Auch über die Erlebnisse und familiären Verhältnisse anderer Stammesmitglieder denkt Ninioq ausgiebig nach und bringt dem Leser so die rauhen Sitten, den harten Überlebenskampf der Inuit und ihr von Sagen, Elementargeistern und mythischen Erfahrungen geprägtes Leben nahe. Und sie sinniert über den Sinn des Lebens, den sie in der schlichten Fortpflanzung des Menschengeschlechts zu erkennen glaubt und im Leben schlechthin, und die Tatsache ängstigt sie, dass in der Vergangenheit viele Inuit-Stämme mit den Rentieren landeinwärts verschwunden sind und ihr kleiner Stamm der letzte sein könnte. Diese Innenschau Ninioqs ist eindrücklich, erbarmungslos, lebensnah und unsentimental skizziert. Riel weiss aufgrund seines jahrelangen Grönlandaufenthalts, wovon er redet.

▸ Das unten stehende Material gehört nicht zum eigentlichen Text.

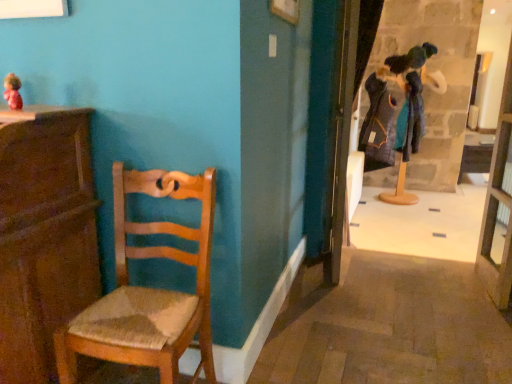
Question: Is wooden door at center at the left side of transparent glass door at right?

Choices:
 (A) yes
 (B) no

Answer: (A)

Question: Is the position of wooden door at center less distant than that of transparent glass door at right?

Choices:
 (A) no
 (B) yes

Answer: (A)

Question: From a real-world perspective, is wooden door at center located beneath transparent glass door at right?

Choices:
 (A) yes
 (B) no

Answer: (B)

Question: Can you confirm if wooden door at center is shorter than transparent glass door at right?

Choices:
 (A) no
 (B) yes

Answer: (A)

Question: Can you confirm if wooden door at center is taller than transparent glass door at right?

Choices:
 (A) no
 (B) yes

Answer: (B)

Question: From the image's perspective, is transparent glass door at right positioned above or below wooden cabinet at left?

Choices:
 (A) below
 (B) above

Answer: (B)

Question: Considering their positions, is transparent glass door at right located in front of or behind wooden cabinet at left?

Choices:
 (A) behind
 (B) front

Answer: (A)

Question: From their relative heights in the image, would you say transparent glass door at right is taller or shorter than wooden cabinet at left?

Choices:
 (A) tall
 (B) short

Answer: (A)

Question: Based on their sizes in the image, would you say transparent glass door at right is bigger or smaller than wooden cabinet at left?

Choices:
 (A) small
 (B) big

Answer: (A)

Question: Considering the positions of woven wood chair at left and wooden door at center in the image, is woven wood chair at left taller or shorter than wooden door at center?

Choices:
 (A) tall
 (B) short

Answer: (B)

Question: Considering the relative positions of woven wood chair at left and wooden door at center in the image provided, is woven wood chair at left to the left or to the right of wooden door at center?

Choices:
 (A) left
 (B) right

Answer: (A)

Question: From the image's perspective, is woven wood chair at left above or below wooden door at center?

Choices:
 (A) above
 (B) below

Answer: (B)

Question: From a real-world perspective, is woven wood chair at left positioned above or below wooden door at center?

Choices:
 (A) below
 (B) above

Answer: (A)

Question: Considering the positions of point (17, 296) and point (340, 208), is point (17, 296) closer or farther from the camera than point (340, 208)?

Choices:
 (A) farther
 (B) closer

Answer: (B)

Question: In terms of width, does wooden cabinet at left look wider or thinner when compared to wooden door at center?

Choices:
 (A) thin
 (B) wide

Answer: (B)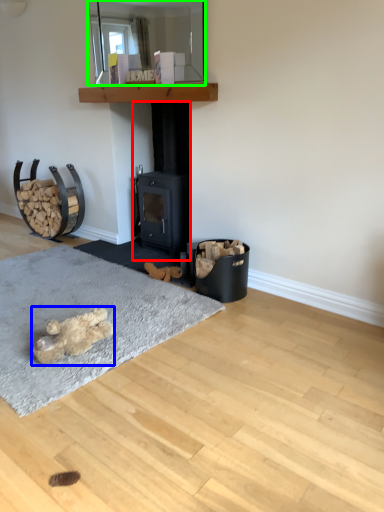
Question: Estimate the real-world distances between objects in this image. Which object is closer to fireplace (highlighted by a red box), animal (highlighted by a blue box) or mirror (highlighted by a green box)?

Choices:
 (A) animal
 (B) mirror

Answer: (B)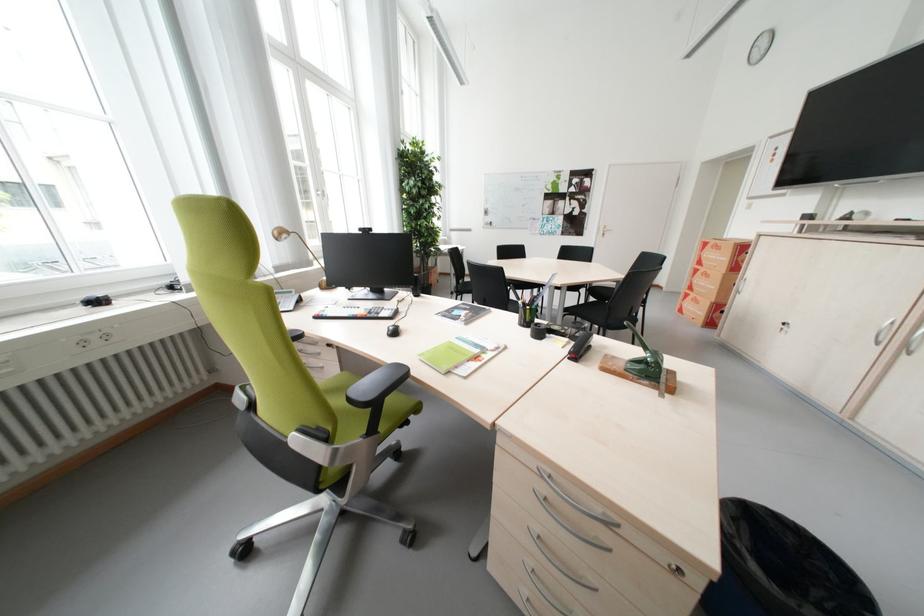
Find the location of a particular element. green hole punch is located at coordinates (643, 360).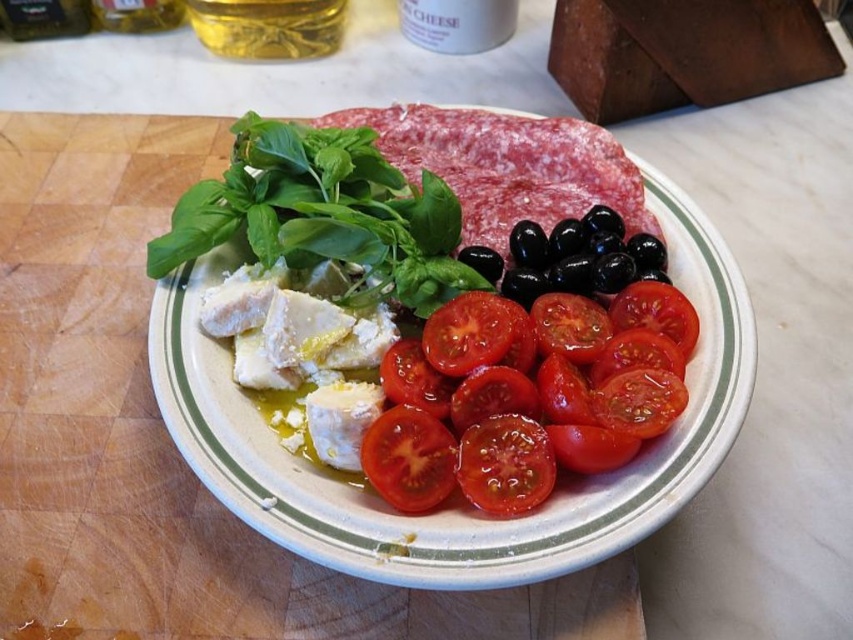
What do you see at coordinates (531, 396) in the screenshot?
I see `red glossy tomatoes at center` at bounding box center [531, 396].

I want to click on red glossy tomatoes at center, so click(x=531, y=396).

Can you confirm if green leafy basil at upper left is positioned below semi-dry cured meat at upper center?

Yes.

Is point (416, 243) farther from camera compared to point (515, 136)?

That is False.

Locate an element on the screen. This screenshot has height=640, width=853. green leafy basil at upper left is located at coordinates click(325, 214).

Can you confirm if golden liquid at top is positioned above bright red tomato at lower center?

Yes, golden liquid at top is above bright red tomato at lower center.

This screenshot has height=640, width=853. Identify the location of golden liquid at top. (268, 26).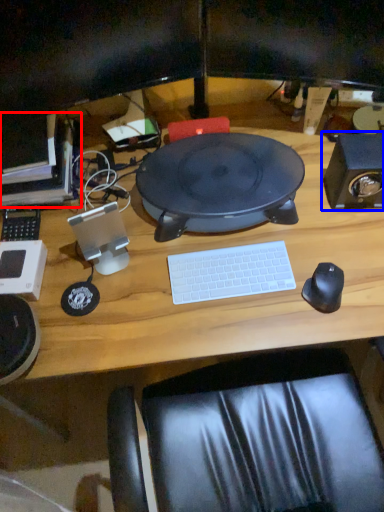
Question: Which object appears farthest to the camera in this image, computer (highlighted by a red box) or speaker (highlighted by a blue box)?

Choices:
 (A) computer
 (B) speaker

Answer: (A)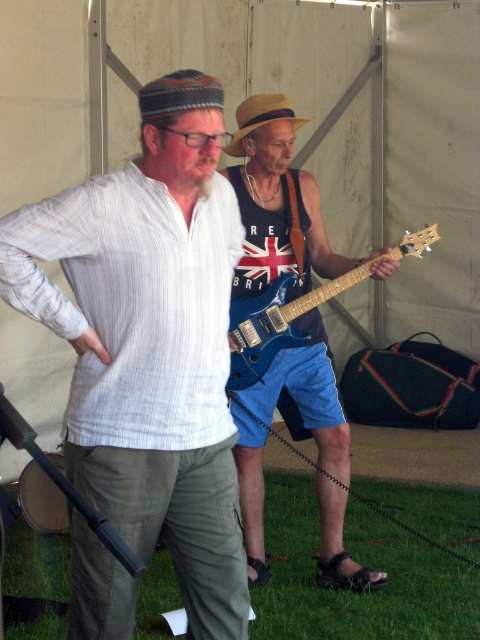
You are at a music festival and want to take a photo of both the matte white shirt at center and the blue glossy electric guitar at center. Since you can only focus on one object at a time, which one should you aim your camera at to ensure the other is still in the background?

You should aim your camera at the matte white shirt at center because it is positioned to the left of the blue glossy electric guitar at center, so if you focus on the shirt, the guitar will naturally be in the background.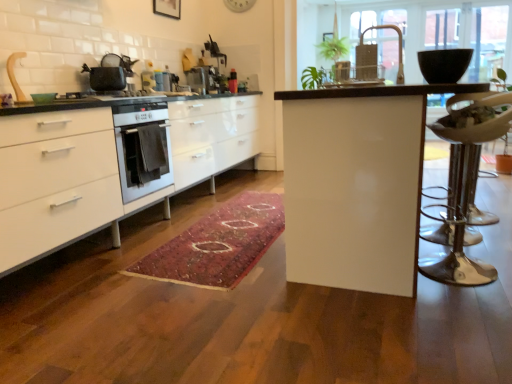
Question: Is matte black pot at upper left located outside metallic gold faucet at upper center?

Choices:
 (A) no
 (B) yes

Answer: (B)

Question: Is matte black pot at upper left positioned in front of metallic gold faucet at upper center?

Choices:
 (A) no
 (B) yes

Answer: (A)

Question: Is matte black pot at upper left further to the viewer compared to metallic gold faucet at upper center?

Choices:
 (A) no
 (B) yes

Answer: (B)

Question: From the image's perspective, is matte black pot at upper left located above metallic gold faucet at upper center?

Choices:
 (A) yes
 (B) no

Answer: (B)

Question: Is matte black pot at upper left bigger than metallic gold faucet at upper center?

Choices:
 (A) no
 (B) yes

Answer: (B)

Question: From their relative heights in the image, would you say metallic silver toaster at center, arranged as the 2th appliance when viewed from the front, is taller or shorter than rug with intricate patterns at center?

Choices:
 (A) short
 (B) tall

Answer: (B)

Question: Is metallic silver toaster at center, which is counted as the second appliance, starting from the left, in front of or behind rug with intricate patterns at center in the image?

Choices:
 (A) behind
 (B) front

Answer: (A)

Question: In terms of size, does metallic silver toaster at center, which is counted as the second appliance, starting from the left, appear bigger or smaller than rug with intricate patterns at center?

Choices:
 (A) small
 (B) big

Answer: (A)

Question: Is metallic silver toaster at center, which is the 1th appliance from back to front, spatially inside rug with intricate patterns at center, or outside of it?

Choices:
 (A) outside
 (B) inside

Answer: (A)

Question: Looking at their shapes, would you say rug with intricate patterns at center is wider or thinner than metallic gold faucet at upper center?

Choices:
 (A) wide
 (B) thin

Answer: (A)

Question: In the image, is rug with intricate patterns at center on the left side or the right side of metallic gold faucet at upper center?

Choices:
 (A) left
 (B) right

Answer: (A)

Question: Do you think rug with intricate patterns at center is within metallic gold faucet at upper center, or outside of it?

Choices:
 (A) outside
 (B) inside

Answer: (A)

Question: In terms of size, does rug with intricate patterns at center appear bigger or smaller than metallic gold faucet at upper center?

Choices:
 (A) small
 (B) big

Answer: (B)

Question: Looking at the image, does matte black pot at upper left seem bigger or smaller compared to metallic silver swivel chair at right?

Choices:
 (A) small
 (B) big

Answer: (A)

Question: Would you say matte black pot at upper left is to the left or to the right of metallic silver swivel chair at right in the picture?

Choices:
 (A) left
 (B) right

Answer: (A)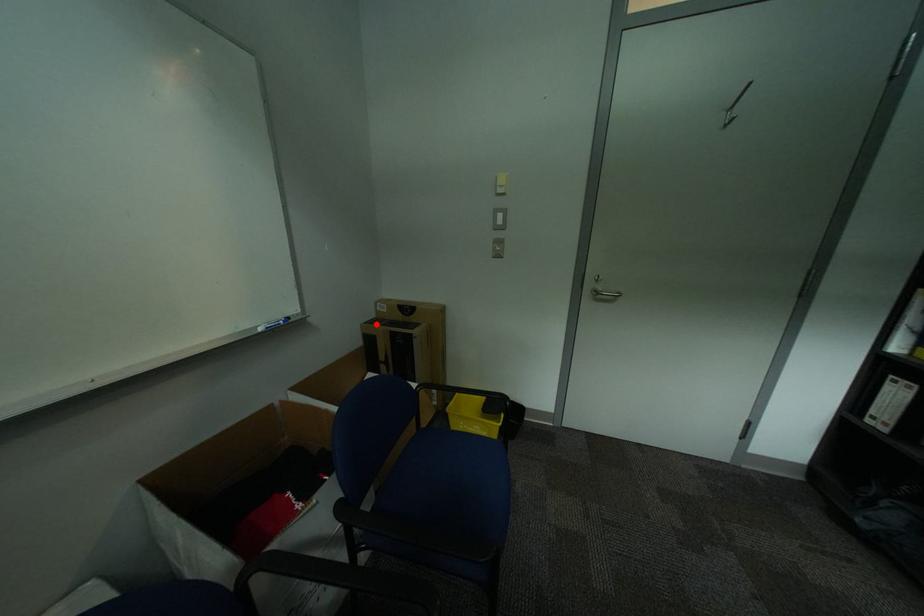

Wie schon bei Rytchëus Erzählungen über die Tschuktschen in Nordostsibirien begegnen wir auch hier mit den Inuit in Grönland einer Kultur, die stark von archaischem Schamanismus geprägt ist. Elementargeister, äussere Kräfte und Gottheiten bestimmen das Weltbild der arktischen Völker. Für die Inuit ruhen Erde und Meer auf Pfeilern, und die Toten finden ihren Frieden in der Unterwelt, wohingegen im kalten und tristen Himmel, der von einem grossen Berg getragen wird, nur die Hängeköpfe und humorlosen Menschen enden und mit Robbenköpfen Ball spielen, wodurch die Nordlichter entstehen. Inuit heisst übersetzt "Mensch". Die Inuit sind also die Menschen, wie dies bereits die Tschuktschen von sich behaupten, während alle anderen Völker ausserhalb ihres Lebensbereichs Geister oder bestenfalls menschenähnliche Wesen sind. Was mir gefällt, ist ihre Naturverbundenheit, das Empfinden, Teil von ihr zu sein, was der zivilisierten Welt abhanden gekommen ist.
Etwas befremdlich hingegen wirkt auf mich die Stellung der Frau in der Inuit-Gesellschaft. Dass ein Mann mehr als eine Ehefrau haben kann, ist in vielen Kulturen Gang und Gäbe, dass die Frau von ihrem Mann aber als Versorger spricht oder sie es als etwas grundsätzlich Wertvolles und Emporhebendes empfindet, wenn sie einem Mann beiliegen darf, oder wenn der begehrende Junggeselle das Mädchen aus dem Familienzelt raubt, an Tagen, an denen alle Männer auf Fang sind, und er sie dann mit sich hoch in den Norden mitnimmt, um sie sich eigen zu machen, dann mutet das schon etwas fremd an.
Das Buch ist in zwei Teile gegliedert und hat zwölf Kapitel. Wie bereits erwähnt, musste ich mir das erste Drittel eher erarbeiten, spielte sogar mit dem Gedanken, das Buch wieder wegzulegen, doch bin ich froh, es nicht getan zu haben. Alles in allem kann ich die Lektüre empfehlen. Eine fremde Kultur wie die der Inuit kennenzulernen ist eine Bereicherung, obwohl verschiedene Schilderungen nicht immer in harmonischem Kontext zur Handlung stehen, wie ich finde. Während Ninioq im ersten Drittel durch langatmige Erzählungen eher blass bleibt, erhält sie und auch ihr Enkel Manik durch ein berührendes Zusammensein in der zweiten Hälfte des Buches jene Tiefe, die dem Leser das Aufbringen von Empathie ermöglicht. Da spielt es keine Rolle mehr, wenn wir einer fremden Kultur im Packeis Grönlands beiwohnen. Existenzangst, Verzweiflung und Liebe fühlen sich bei allen Menschen gleich an.